■ **Kutipan Sumber**:
++++++++++

Ingin Cegah Kasus KDRT? Ini Caranya ...
Muhammad Thontowi tengah mengisi materi dalam peltihan advokasi untuk penghapusan kekerasann terhadap perempuan dan anak di Joglo Samiaji, Wonosari, Rabu (24/9/2014). (JIBI/Harian Jogja/Kusnul Isti Qomah)
Manajer Divisi Pengorganisasian Masyarakat dan Advokasi Rifka Annisa Muhammad Thontowi mengatakan angka kekerasan terhadap perempuan di DIY masih mengkhawatirkan. Pada 2014 (Januari-Agustus) tercatat sudah ada 101 kasus kekerasan terhadap perempuan di DIY.

++++++++++

■ **Bahan Kajian**:
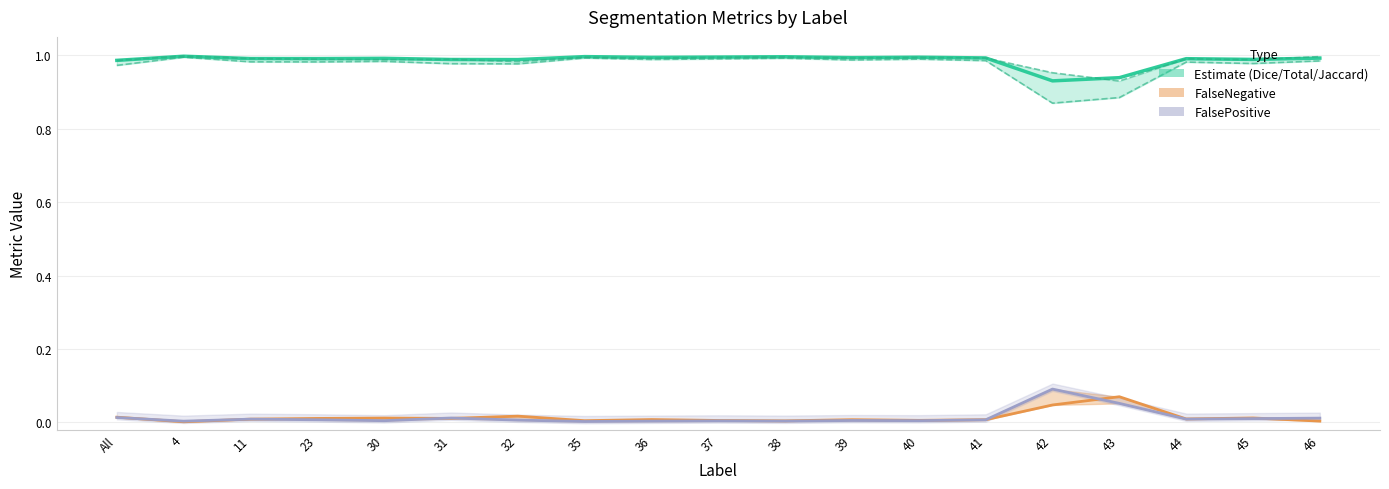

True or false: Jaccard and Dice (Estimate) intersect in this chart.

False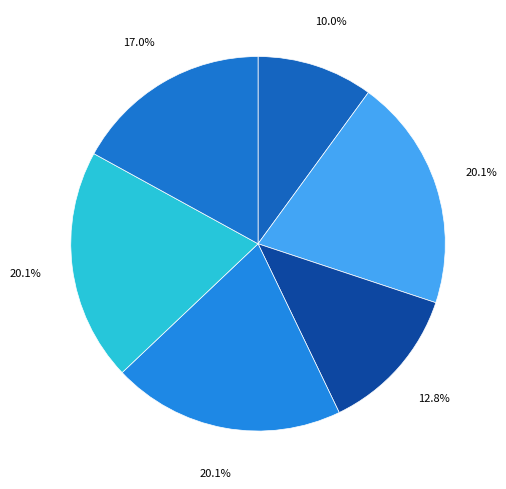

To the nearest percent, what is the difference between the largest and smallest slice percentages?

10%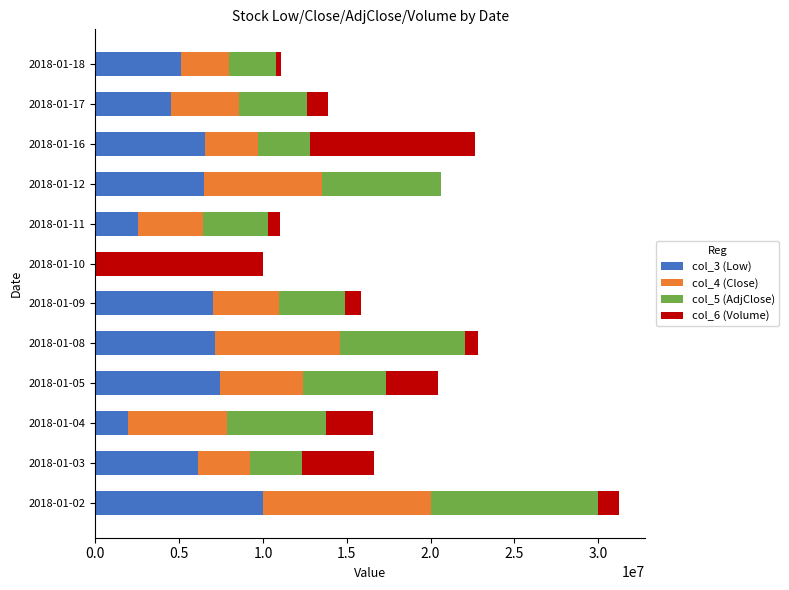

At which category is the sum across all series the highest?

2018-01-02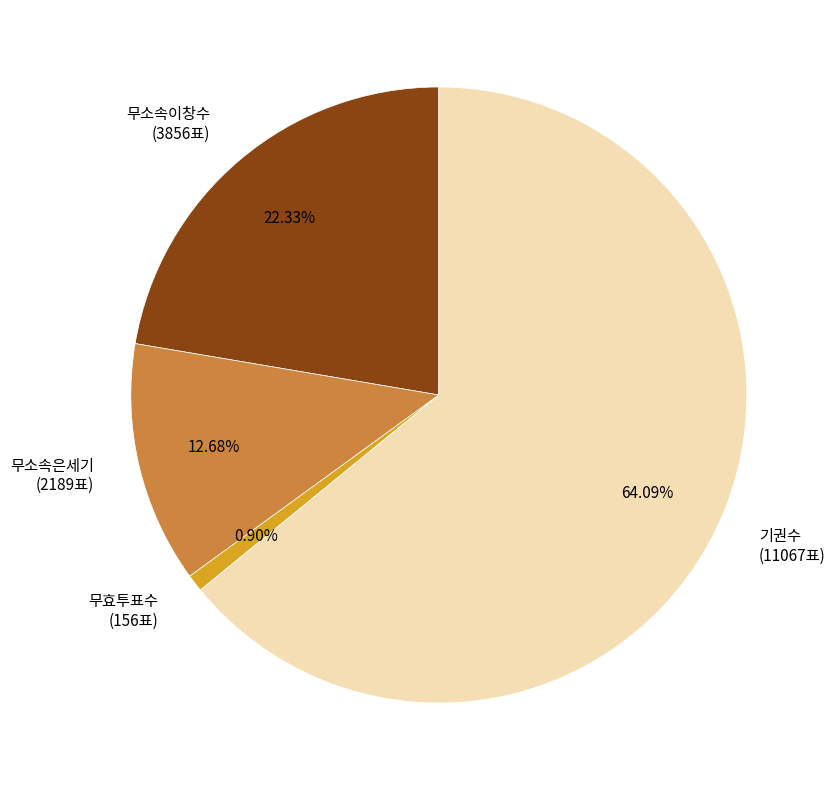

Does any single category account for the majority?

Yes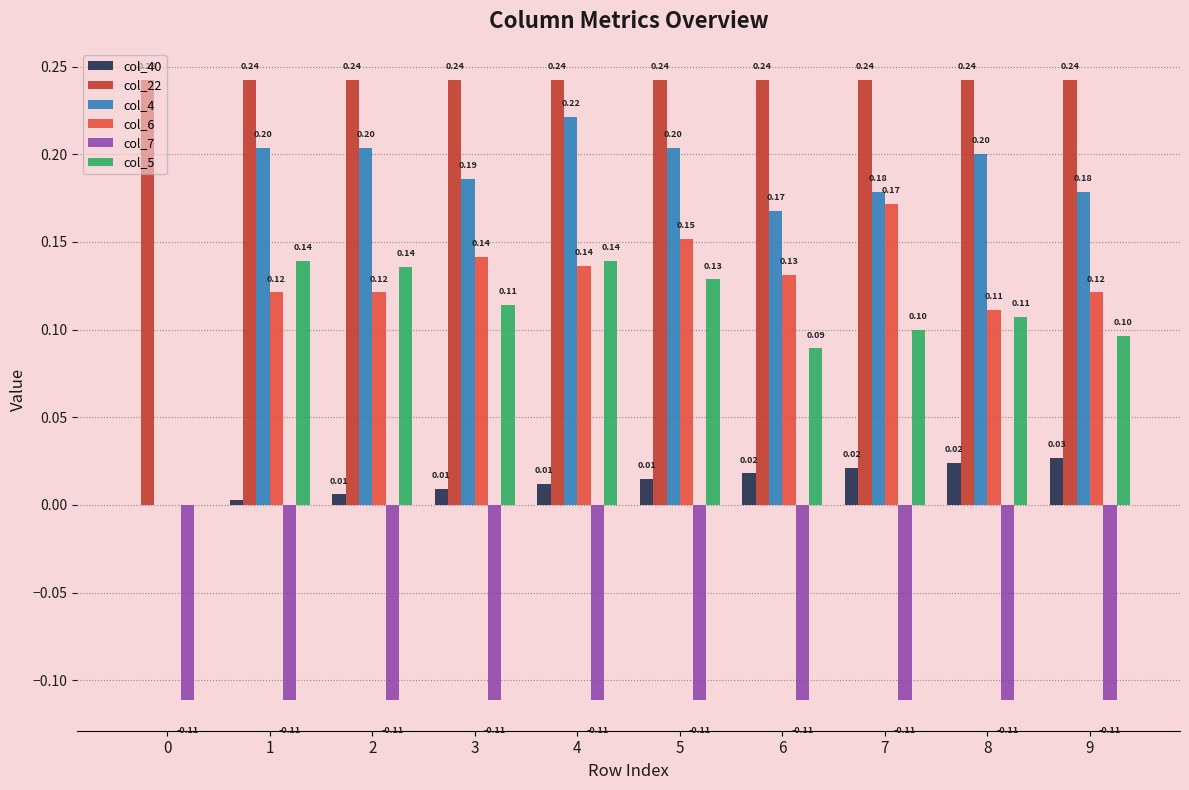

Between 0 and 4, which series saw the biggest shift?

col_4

++++++++++

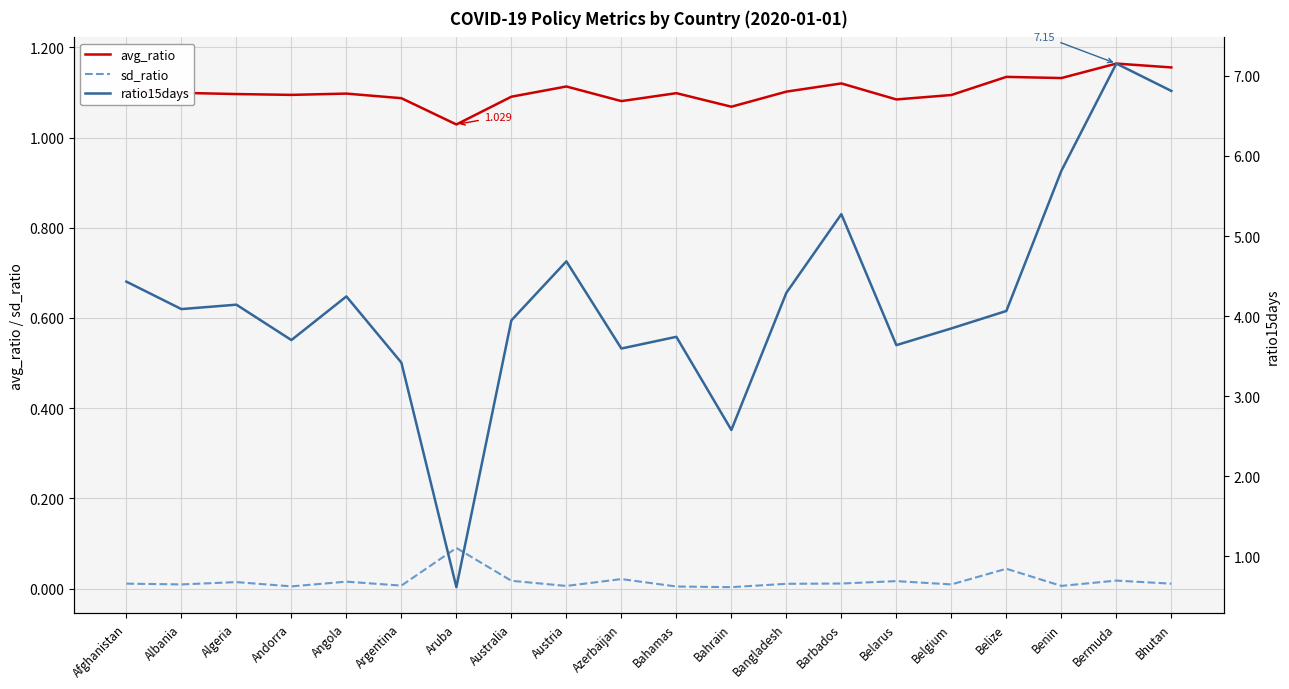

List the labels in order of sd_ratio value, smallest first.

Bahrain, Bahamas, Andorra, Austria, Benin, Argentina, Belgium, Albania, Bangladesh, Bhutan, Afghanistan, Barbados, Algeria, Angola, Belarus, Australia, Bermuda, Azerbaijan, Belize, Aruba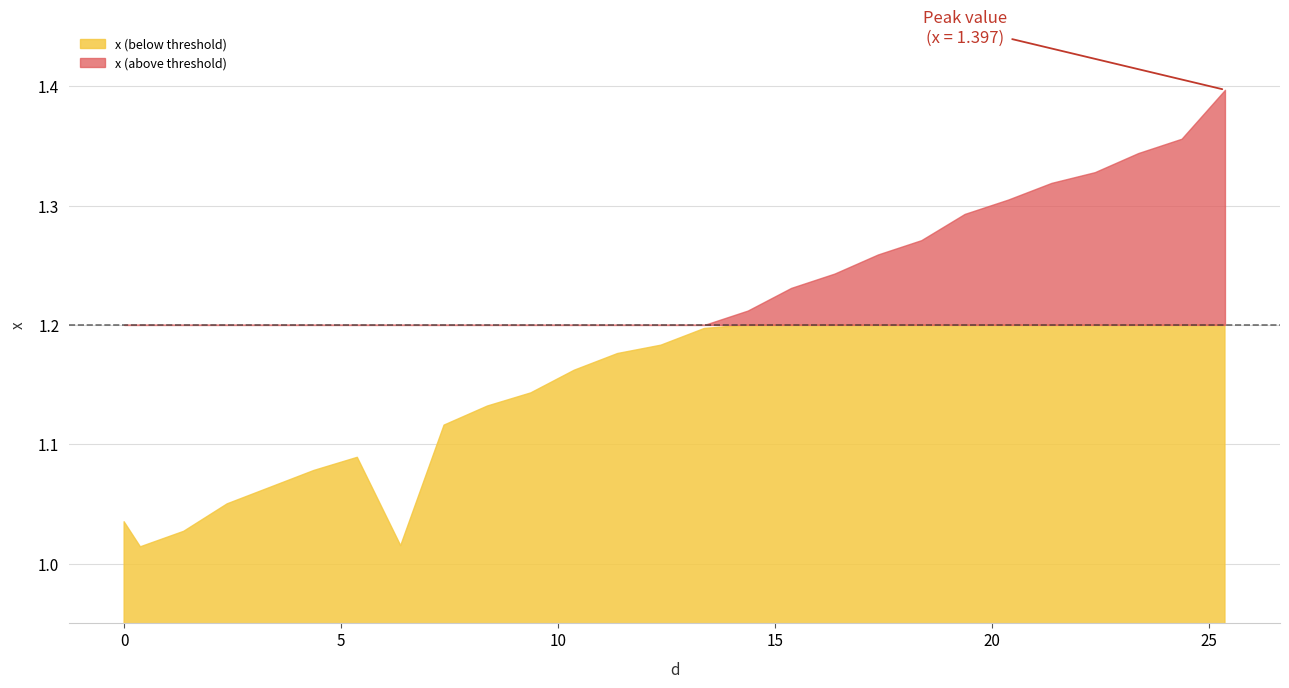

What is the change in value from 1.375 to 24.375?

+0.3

++++++++++

■ **Tugas Anda**: Bisakah Anda meringkas paragraf kutipan sumber di atas yang diawali "Manajer Divisi Pengorganisasian" menjadi daftar butir singkat tanpa menghilangkan fakta utamanya?

■ **Jawaban Latihan**:
- Muhammad Thontowi, Manajer Divisi Pengorganisasian Masyarakat dan Advokasi Rifka Annisa, menilai angka kekerasan terhadap perempuan di DIY masih mengkhawatirkan.
- Pada Januari–Agustus 2014 tercatat 101 kasus kekerasan terhadap perempuan di DIY.